Small cohorts with structured follow-up compound better than mass training that gets forgotten two weeks in.


The Math That Makes This Straightforward

A marketing coordinator who learns to produce AI-assisted content in half the time is effectively doubling your content capacity without a headcount increase.

A customer service person who handles more queries per hour, or drafts better responses faster, is direct productivity gain that shows up on the bottom line.

You don't need to measure this with precision before you start. You need a rough sense that the training pays for itself faster than the course fee.

Given that most courses are heavily subsidised through the combination of employee SkillsFuture Credit (paid by the individual) and employer-side grants, the net cost to your company is typically lower than the sticker price suggests. The real barrier is inertia, not budget.

The businesses that benefit most from AI over the next two to three years won't necessarily be the largest or the best-funded. They'll be the ones that built systematic AI competency across their teams while others were still "exploring options."

That distinction gets made now, not later.

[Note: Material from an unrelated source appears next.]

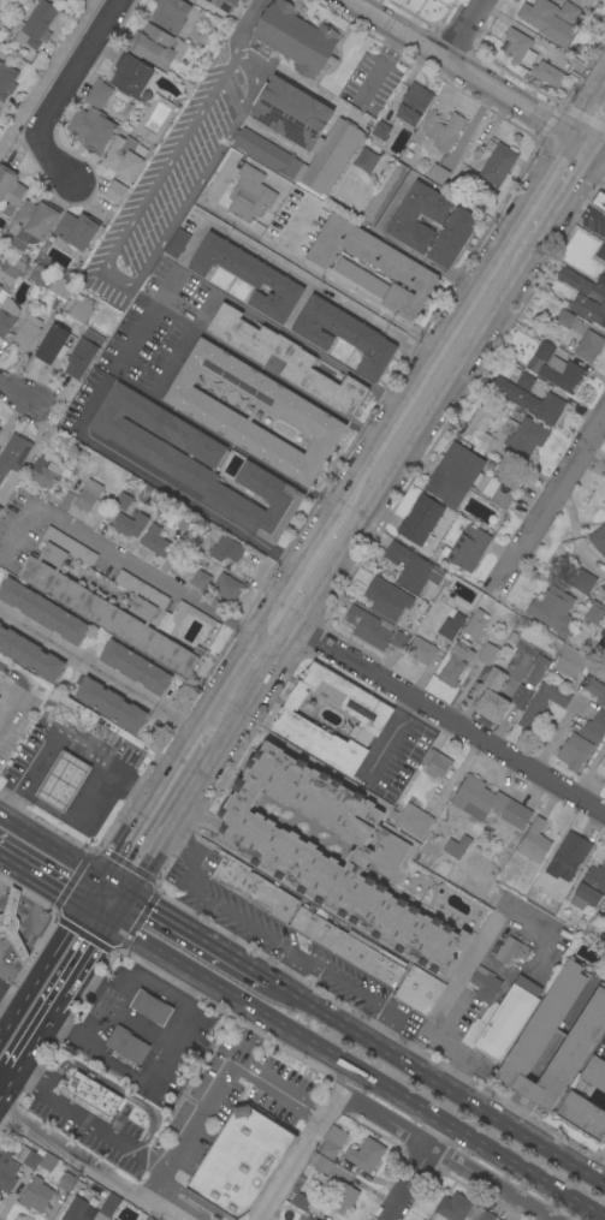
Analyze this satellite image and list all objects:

If you want to figure out which AI tools and training investments actually make sense for your size, sector, and team, Magnified works with SMEs on digital workforce strategy and marketing transformation. We'll give you a straight answer on what we think is worth your time and money.


SkillsFuture Credit base amount ($500, for Singapore Citizens aged 25+) and mid-career top-up ($4,000, for Singapore Citizens aged 40+ only; PRs are not eligible) are accurate as of February 2026, sourced from myskillsfuture.gov.sg. The mid-career top-up applies to a restricted list of approved courses, not all courses on MySkillsFuture. SFEC is currently in a transition period with a redesigned version expected in H2 2026 — verify current eligibility and mechanics at bgp.gov.sg or enterprisesg.gov.sg. EDG support percentages and conditions change with each Budget cycle. This article is not financial or legal advice.